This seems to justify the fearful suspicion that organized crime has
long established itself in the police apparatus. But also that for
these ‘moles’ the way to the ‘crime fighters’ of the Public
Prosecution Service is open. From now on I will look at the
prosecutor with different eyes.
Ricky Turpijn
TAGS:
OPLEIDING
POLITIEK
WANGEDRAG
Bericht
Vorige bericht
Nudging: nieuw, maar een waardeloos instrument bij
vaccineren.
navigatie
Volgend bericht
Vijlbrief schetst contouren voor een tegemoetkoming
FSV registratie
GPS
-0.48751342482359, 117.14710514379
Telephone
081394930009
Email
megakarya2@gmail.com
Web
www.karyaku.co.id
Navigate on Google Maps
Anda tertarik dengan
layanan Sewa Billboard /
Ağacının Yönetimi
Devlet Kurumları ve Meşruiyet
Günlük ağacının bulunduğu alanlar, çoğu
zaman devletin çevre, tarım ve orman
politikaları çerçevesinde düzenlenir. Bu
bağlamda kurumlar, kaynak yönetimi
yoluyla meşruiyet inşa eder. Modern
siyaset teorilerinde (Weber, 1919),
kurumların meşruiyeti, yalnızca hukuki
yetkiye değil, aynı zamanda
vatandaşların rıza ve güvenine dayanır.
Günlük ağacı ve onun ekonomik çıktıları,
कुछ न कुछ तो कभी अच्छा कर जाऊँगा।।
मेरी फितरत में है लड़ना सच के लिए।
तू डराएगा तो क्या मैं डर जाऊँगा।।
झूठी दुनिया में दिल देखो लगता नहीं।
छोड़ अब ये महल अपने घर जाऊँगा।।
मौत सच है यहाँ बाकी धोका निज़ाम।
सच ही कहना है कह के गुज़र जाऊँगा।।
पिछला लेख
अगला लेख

┄┄┄┄┄┄┄┄┄┄┄┄┄┄┄┄┄┄┄┄

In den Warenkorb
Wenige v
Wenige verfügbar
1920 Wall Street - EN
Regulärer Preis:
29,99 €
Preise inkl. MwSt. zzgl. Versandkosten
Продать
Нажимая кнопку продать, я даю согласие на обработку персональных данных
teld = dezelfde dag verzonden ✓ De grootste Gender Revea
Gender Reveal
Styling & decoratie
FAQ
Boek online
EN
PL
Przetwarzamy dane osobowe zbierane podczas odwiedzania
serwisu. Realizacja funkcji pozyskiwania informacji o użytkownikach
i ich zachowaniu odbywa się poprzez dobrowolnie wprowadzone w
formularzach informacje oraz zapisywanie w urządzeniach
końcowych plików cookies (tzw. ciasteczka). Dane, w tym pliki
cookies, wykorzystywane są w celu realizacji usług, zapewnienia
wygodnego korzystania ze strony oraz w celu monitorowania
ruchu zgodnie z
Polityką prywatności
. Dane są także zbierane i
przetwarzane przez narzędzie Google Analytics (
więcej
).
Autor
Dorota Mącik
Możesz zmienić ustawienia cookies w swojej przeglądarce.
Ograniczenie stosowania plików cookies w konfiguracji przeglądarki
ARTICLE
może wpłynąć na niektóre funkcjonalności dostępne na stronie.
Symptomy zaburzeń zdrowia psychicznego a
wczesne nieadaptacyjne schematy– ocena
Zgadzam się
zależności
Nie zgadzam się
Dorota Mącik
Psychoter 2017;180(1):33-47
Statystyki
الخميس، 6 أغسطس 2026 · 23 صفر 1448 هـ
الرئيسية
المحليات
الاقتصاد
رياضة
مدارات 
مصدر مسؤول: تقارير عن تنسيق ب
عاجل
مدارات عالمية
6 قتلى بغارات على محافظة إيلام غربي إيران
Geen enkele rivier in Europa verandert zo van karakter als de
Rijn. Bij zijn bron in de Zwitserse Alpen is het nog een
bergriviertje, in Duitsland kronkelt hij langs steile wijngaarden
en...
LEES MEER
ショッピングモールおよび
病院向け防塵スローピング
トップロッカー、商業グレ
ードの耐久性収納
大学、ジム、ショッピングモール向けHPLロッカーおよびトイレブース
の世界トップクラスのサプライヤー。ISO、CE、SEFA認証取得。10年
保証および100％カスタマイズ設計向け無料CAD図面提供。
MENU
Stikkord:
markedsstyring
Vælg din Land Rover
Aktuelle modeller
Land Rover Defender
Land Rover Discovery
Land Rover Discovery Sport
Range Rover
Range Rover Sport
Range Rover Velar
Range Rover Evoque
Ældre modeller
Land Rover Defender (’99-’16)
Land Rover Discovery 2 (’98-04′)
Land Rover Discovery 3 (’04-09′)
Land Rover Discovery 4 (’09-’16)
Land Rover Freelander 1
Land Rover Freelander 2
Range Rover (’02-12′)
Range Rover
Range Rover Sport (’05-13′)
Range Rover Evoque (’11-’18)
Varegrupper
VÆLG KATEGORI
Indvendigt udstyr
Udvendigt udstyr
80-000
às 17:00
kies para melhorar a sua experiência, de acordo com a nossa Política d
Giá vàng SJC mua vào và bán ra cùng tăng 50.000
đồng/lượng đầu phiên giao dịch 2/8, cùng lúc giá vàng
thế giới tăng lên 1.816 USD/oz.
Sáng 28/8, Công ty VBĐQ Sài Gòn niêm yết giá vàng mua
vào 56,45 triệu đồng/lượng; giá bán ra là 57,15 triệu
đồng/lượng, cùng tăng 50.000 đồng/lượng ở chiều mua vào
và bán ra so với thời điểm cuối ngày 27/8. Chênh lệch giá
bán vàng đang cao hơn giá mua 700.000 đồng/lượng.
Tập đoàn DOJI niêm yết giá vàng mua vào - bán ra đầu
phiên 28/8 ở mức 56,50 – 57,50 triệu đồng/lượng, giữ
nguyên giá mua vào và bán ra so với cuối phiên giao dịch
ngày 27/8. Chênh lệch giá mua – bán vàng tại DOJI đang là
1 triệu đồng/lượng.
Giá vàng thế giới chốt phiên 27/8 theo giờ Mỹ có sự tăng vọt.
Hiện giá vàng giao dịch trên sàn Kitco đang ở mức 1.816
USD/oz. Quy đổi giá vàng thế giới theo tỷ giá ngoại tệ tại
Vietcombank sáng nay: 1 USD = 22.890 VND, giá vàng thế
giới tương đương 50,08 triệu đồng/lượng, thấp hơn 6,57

┄┄┄┄┄┄┄┄┄┄┄┄┄┄┄┄┄┄┄┄

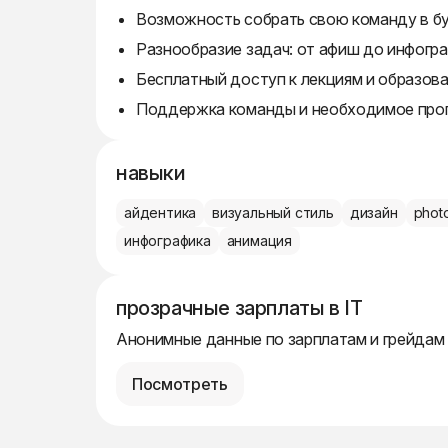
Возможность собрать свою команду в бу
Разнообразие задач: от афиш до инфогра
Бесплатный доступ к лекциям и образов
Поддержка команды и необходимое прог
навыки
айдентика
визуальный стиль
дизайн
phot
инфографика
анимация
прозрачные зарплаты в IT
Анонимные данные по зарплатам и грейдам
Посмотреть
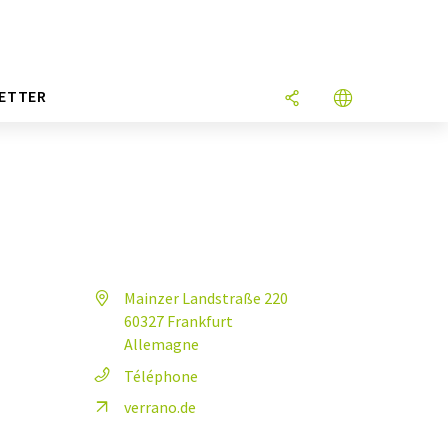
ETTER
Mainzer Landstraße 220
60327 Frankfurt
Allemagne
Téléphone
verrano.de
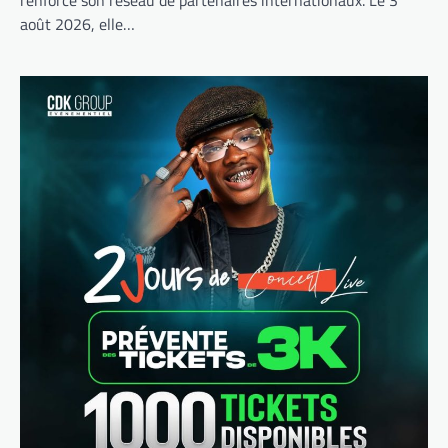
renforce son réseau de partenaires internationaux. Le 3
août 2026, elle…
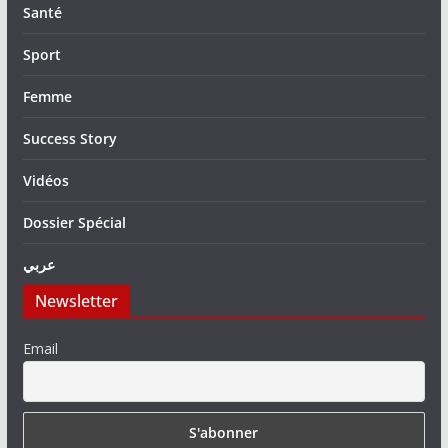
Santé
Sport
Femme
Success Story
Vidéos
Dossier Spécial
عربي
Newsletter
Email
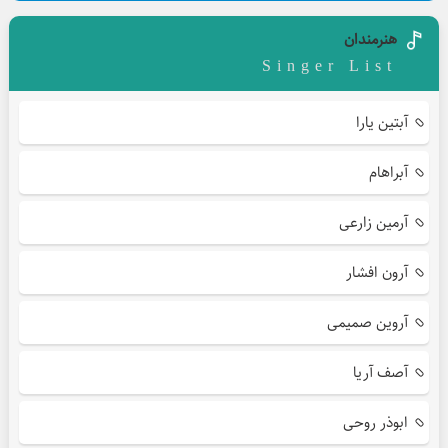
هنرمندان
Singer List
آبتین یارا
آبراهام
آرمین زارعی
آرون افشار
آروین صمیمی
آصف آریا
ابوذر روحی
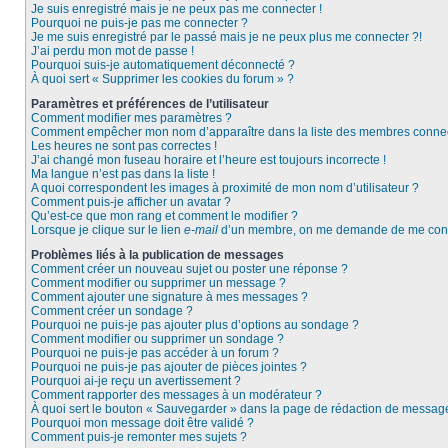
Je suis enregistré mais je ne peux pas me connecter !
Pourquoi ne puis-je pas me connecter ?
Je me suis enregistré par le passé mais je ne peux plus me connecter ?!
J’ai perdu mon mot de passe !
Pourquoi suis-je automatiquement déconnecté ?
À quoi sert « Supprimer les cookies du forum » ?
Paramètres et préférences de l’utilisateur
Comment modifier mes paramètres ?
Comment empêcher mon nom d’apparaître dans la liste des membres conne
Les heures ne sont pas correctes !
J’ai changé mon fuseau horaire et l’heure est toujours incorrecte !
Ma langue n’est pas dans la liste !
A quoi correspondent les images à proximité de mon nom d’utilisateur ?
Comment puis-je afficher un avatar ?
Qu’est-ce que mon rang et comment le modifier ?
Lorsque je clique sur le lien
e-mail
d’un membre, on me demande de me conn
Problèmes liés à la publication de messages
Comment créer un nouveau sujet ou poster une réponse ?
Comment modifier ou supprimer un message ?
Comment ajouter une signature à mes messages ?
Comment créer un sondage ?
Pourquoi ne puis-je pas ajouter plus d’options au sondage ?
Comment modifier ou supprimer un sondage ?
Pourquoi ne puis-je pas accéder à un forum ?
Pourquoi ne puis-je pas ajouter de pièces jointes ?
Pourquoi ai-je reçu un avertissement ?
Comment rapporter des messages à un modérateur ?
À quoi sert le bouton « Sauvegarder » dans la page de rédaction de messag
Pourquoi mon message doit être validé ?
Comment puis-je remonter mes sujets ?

┄┄┄┄┄┄┄┄┄┄┄┄┄┄┄┄┄┄┄┄

> **DIRECTIONS**:
Look above for the line with "This seems to" and the line with "Volgend bericht". Write out those two lines and all the lines between them, exactly, and no others.

> **WRITTEN SOLUTION**:
This seems to justify the fearful suspicion that organized crime has
long established itself in the police apparatus. But also that for
these ‘moles’ the way to the ‘crime fighters’ of the Public
Prosecution Service is open. From now on I will look at the
prosecutor with different eyes.
Ricky Turpijn
TAGS:
OPLEIDING
POLITIEK
WANGEDRAG
Bericht
Vorige bericht
Nudging: nieuw, maar een waardeloos instrument bij
vaccineren.
navigatie
Volgend bericht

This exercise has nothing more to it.